We’re thrilled to put on the first installment in a new free webinar series on faculty technology at liberal arts colleges—a joint presentation with the Consortium for Faculty Diversity, covering what they do and how Interfolio helps them do it. Register here to attend the webinar!
The vast majority of Interfolio’s more than 200 clients are accredited colleges and universities, of all sizes and nearly all types, public and private. Among them, you’ll find a sizeable cadre of small liberal arts schools who have been a sort of bedrock throughout the time that Interfolio’s shared governance platform has been up and running.
In addition, there are a few organizations that find our technology valuable despite their falling outside the category of conventional academic institutions. One of these is the Gettysburg College-based Consortium for Faculty Diversity, a group of around four dozen liberal arts colleges across the U.S.
The Consortium takes an admirably concrete approach to aiding faculty diversity initiatives at liberal arts colleges. They offer fellowships that place scholars from underrepresented minority groups in faculty positions at liberal arts colleges. Part of the point of this is to amplify the message that a faculty job at a smaller institution—characteristically more oriented toward teaching than research—is a viable, rewarding, interesting path for a scholar. On the institutional side, it gives a leg up to schools that may have limited resources on their own, or may be more geographically distant from more diverse urban centers.
Joining us for the actual webinar are two representatives of the Consortium: Jack Ryan, Vice Provost and Dean of Arts and Humanities at Gettysburg College, and Bruce King, Assistant to the President for Institutional Diversity at St. Olaf College. We’ll hear from them about how the Consortium has grown to occupy the role it does today, and why they pursued a better system for managing the logistics of their fellowship search process.
Along with around a quarter of its member institutions, the Consortium itself uses Interfolio’s technology to improve their academic decision process—in their case, they use Interfolio’s Faculty Search recruitment platform to manage their pool of fellowship candidates.
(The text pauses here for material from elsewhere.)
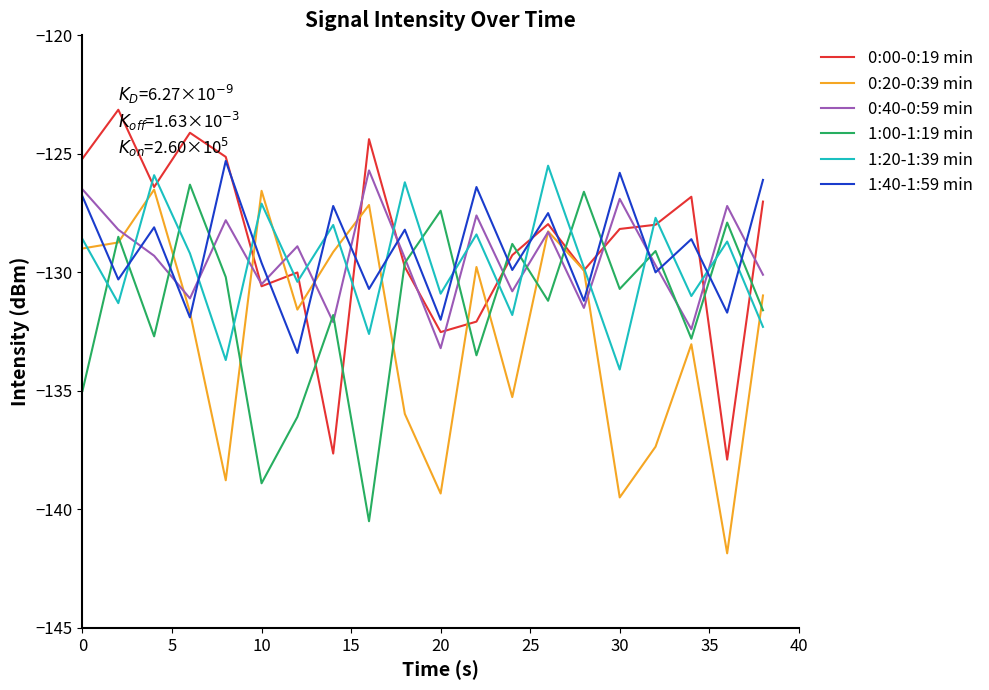

True or false: 1:00-1:19 min and 0:20-0:39 min cross at least once.

True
We’ll say more in the webinar itself about the full toolbox that Interfolio offers to aid faculty diversity goals throughout the recruitment process.
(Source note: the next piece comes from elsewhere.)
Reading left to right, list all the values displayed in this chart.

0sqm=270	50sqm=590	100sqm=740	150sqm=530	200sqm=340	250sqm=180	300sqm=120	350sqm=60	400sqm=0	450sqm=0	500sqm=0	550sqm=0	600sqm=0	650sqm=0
Why a liberal arts series? Basically, Interfolio’s liberal arts clients have played an influential role over the years in our understanding of the priorities and needs of shared governance and the academic committee model. Often having fewer administrative layers between faculty, leadership, and students, our conversations with liberal arts colleges have proven pretty indispensable in terms of seeing clearly what the core benefits of faculty-focused technology should be. It feels worthwhile to bring to the surface some of these schools’ experiences, as new kinds of digital experiences intersect in new ways with traditional (and nontraditional) faculty career models.